The United Nations Security Council will hold an emergency meeting on Monday after Russia seized three Ukrainian navy ships off the coast of Crimea, the US ambassador to the UN Nikki Haley wrote on Twitter.
Russia’s Federal Security Service (FSB), which oversees the country’s border guard service, said it was forced to open fire on the ships on Sunday after they illegally entered Russian territorial waters, dw.com reports.
“There is irrefutable evidence that Kiev prepared and orchestrated provocations,” it said. “These materials will soon be made public.”
Three Ukrainian sailors wounded in the clashes were in a stable condition and receiving medical care, it added.
In a first reaction, on Twitter, the Romanian Foreign Ministry expresses concern, but it does not say that these new confrontations took place in the Black Sea, ziare.com reports.

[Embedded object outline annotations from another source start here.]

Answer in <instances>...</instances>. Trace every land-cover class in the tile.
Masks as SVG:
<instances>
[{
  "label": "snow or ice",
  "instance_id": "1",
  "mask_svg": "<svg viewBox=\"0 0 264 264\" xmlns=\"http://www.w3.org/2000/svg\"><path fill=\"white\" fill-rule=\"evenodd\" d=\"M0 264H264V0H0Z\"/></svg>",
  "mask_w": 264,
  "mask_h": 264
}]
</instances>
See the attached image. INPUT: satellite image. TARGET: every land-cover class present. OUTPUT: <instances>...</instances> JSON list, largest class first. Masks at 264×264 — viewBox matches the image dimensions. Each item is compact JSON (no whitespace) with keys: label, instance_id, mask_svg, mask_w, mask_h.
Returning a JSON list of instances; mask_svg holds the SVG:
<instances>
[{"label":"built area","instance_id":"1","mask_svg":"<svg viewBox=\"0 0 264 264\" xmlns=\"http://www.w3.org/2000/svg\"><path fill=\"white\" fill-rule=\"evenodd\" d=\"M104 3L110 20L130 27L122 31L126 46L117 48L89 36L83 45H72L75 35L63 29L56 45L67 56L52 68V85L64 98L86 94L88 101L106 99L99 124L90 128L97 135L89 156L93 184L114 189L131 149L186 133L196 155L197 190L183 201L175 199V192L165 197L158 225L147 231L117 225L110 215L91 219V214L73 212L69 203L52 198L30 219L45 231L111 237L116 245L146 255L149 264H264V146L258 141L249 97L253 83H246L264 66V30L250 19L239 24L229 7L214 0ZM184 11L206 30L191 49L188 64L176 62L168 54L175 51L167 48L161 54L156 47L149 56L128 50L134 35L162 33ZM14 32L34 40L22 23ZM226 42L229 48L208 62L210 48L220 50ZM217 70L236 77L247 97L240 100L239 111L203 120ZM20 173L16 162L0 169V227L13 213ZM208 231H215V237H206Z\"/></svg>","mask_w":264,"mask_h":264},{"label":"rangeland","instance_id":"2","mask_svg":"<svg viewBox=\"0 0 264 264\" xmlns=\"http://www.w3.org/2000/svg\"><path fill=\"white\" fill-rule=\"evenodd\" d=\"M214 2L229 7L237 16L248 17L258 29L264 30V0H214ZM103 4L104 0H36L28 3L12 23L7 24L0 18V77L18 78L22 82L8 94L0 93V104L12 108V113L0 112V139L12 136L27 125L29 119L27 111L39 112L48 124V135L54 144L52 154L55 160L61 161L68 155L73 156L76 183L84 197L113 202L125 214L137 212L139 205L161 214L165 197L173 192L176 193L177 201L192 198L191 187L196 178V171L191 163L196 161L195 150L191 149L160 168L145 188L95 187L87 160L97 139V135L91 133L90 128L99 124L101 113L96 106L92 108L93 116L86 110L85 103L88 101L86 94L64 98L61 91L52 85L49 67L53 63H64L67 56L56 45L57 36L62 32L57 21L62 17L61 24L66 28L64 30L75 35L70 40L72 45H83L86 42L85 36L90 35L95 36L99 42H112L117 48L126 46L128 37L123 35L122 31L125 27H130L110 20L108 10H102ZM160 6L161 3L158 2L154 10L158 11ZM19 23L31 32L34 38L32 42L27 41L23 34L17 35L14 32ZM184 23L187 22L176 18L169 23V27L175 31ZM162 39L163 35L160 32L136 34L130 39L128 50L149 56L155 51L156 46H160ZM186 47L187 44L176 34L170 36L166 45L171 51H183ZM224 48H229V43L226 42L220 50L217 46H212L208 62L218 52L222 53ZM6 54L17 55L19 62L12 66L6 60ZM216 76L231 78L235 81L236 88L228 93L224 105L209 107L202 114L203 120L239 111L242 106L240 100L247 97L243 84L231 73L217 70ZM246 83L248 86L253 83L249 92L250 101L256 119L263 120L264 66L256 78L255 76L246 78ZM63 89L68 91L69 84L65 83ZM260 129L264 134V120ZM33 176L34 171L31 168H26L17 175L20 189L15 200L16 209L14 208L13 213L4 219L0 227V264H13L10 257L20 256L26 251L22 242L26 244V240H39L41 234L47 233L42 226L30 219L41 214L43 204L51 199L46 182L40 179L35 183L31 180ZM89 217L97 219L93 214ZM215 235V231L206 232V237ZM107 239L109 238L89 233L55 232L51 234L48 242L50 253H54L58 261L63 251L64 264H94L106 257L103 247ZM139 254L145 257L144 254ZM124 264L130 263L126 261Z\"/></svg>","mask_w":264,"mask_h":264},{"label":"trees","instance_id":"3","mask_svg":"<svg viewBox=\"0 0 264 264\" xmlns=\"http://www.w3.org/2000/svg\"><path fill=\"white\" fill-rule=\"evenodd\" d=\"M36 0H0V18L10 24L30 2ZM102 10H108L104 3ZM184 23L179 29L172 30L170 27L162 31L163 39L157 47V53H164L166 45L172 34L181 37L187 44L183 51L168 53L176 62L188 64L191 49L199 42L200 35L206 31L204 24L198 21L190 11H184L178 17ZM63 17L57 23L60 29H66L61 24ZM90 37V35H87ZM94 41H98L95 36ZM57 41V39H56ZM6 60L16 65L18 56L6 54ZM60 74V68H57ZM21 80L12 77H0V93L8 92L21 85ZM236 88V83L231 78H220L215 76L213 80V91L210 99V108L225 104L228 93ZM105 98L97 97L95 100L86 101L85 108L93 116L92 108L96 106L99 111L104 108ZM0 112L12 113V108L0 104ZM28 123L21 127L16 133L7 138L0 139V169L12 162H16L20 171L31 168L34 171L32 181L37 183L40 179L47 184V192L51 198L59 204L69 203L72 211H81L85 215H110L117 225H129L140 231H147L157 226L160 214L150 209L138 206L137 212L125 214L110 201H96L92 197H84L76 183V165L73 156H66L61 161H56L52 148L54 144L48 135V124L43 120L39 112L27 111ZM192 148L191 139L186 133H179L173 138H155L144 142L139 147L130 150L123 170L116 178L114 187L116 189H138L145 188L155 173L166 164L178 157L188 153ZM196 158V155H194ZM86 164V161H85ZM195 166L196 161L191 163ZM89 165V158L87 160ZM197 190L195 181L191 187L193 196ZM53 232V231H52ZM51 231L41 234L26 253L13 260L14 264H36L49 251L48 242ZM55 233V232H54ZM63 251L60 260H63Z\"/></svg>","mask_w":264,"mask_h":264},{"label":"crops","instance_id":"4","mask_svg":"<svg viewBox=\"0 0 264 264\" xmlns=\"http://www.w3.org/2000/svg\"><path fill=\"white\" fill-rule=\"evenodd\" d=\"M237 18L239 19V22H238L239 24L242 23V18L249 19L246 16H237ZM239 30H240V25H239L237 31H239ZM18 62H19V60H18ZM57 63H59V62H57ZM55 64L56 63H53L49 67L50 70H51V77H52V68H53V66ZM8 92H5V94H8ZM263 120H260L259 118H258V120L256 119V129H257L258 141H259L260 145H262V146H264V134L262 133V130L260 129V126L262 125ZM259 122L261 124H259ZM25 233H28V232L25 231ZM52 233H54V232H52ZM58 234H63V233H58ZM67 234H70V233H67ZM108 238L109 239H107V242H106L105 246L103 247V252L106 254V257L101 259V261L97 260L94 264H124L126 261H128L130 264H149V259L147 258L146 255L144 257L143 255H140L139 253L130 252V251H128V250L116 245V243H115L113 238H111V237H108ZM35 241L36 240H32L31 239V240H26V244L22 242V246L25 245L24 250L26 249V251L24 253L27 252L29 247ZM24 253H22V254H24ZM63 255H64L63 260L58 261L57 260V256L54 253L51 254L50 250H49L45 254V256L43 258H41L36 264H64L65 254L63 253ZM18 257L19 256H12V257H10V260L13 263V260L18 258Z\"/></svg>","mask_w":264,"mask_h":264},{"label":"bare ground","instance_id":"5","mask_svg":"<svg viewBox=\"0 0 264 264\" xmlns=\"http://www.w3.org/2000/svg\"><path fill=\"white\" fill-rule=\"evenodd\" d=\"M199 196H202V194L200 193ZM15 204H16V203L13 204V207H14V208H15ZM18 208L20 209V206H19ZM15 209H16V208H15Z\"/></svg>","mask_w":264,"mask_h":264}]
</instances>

“We are deeply concerned about the developments in the Azov Sea and the Kerch Strait. Aggression and violation of international laws undermine the security of the entire region, and Romania fully supports the territorial integrity and sovereignty of Ukraine and its right to use its international waters,” the Ministry of Foreign Affairs (MAE) says.
Earlier on Sunday, Russia blocked access to the Sea of Azov from the Black Sea, accusing the same three Ukrainian vessels of entering its territorial waters without permission, dw.com reports.
The two Ukrainian navy artillery boats and a tugboat were transiting from Odessa on the Black Sea to Mariupol in the Sea of Azov via the Kerch Strait, a narrow passage between Crimea and the Russian mainland.
The Ukrainian navy said a Russian coast guard vessel responded to their presence by ramming the tugboat, resulting in damage to the ship’s engines and hull.
Ukraine’s interior minister, Arsen Avakov, shared a video on Twitter purporting to show the moment the Russian ship rammed the tugboat.
President Petro Poroshenko said on Monday that he would propose parliament declare martial law. This would restrict civil liberties and give state institutions greater power.
The European Union and NATO separately called for restraint on both sides and for Russia to restore freedom of passage via the Kerch strait.